Sunday, April 19, 2015

A Morning of Inspiration

When I went to bed last night, I was pondering how I haven't had a feeling of spiritual energy in a while. That is, I used to get all excited about some new conviction but as I let go of my ego involvement, I feel conviction less and less. I purposefully restrict ego reward activities and instead sit in silence. So the high points go away. I edge toward Truth which must be a non-ego event.

This morning, I couldn't focus on my watch and thought it was late so I leaped out of bed. Getting down stairs I realized it was an hour earlier than I thought. So I had plenty of time for spiritual study and meditation.

"Begrudgingly" was the word that came out of my first meditations. What I was feeling was sort of like this: new people come begrudgingly into AA and begrudgingly try to work the steps. What is received, even from a begrudging effort, is so fantastic. A whole new body, mind and spirit comes through this way of life; totally different from the drunks we come in as.

This brought me to my long term sobriety and how did it come about. The words that meditation brought into my mind were "Spiritual Sobriety." See, I have been a seeker after God for decades; but a majority of that time, at least until recently, was chasing after "Enlightenment." Today for the first time I realized that enlightenment, and my efforts to force God to give it, is spiritual drunken-ness. Not spiritual sobriety.

But recently, my efforts at life have been directed toward what the book Twelve Steps and Twelve Traditions calls "the satisfactions of right living" and "true humility." I've been actively attempting to stop living my life by self propulsion and running the show myself. I feel much more spiritually sober.

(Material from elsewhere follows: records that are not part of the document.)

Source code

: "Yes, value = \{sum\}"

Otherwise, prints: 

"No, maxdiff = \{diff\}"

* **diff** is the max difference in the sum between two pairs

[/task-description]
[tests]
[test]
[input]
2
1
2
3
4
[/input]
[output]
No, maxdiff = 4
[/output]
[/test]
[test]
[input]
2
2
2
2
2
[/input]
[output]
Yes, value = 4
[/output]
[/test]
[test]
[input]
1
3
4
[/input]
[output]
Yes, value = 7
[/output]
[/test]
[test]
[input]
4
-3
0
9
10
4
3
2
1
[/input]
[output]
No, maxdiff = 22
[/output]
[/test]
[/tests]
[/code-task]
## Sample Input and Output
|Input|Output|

I was pondering the situation which happens with meditation; how we can keep our thoughts quiet only for very brief periods of time. Then two thoughts from the Big Book came into my mind. First the one about how some of us grasp AA as a drowning person grasps a life preserver. Second about the Sunlight of the Spirit. I thought of my life as a drowning person who occasionally has the strength to kick their head above water and grab a lungful of wonderful life giving air; and then sinking back down into the underwater struggle. Above the water is the Sunlight of the Spirit. The water is our resentments and ordinary ego world.

My spiritual life is like this. When I quiet my thoughts for even a few seconds, it is like sticking my head into the sunlight of the spirit. My begrudging part is that I don't sit in silence for hours a day. I spend about an hour in the morning and 10 minutes at night. Not much. But for even this paltry effort, I receive so much.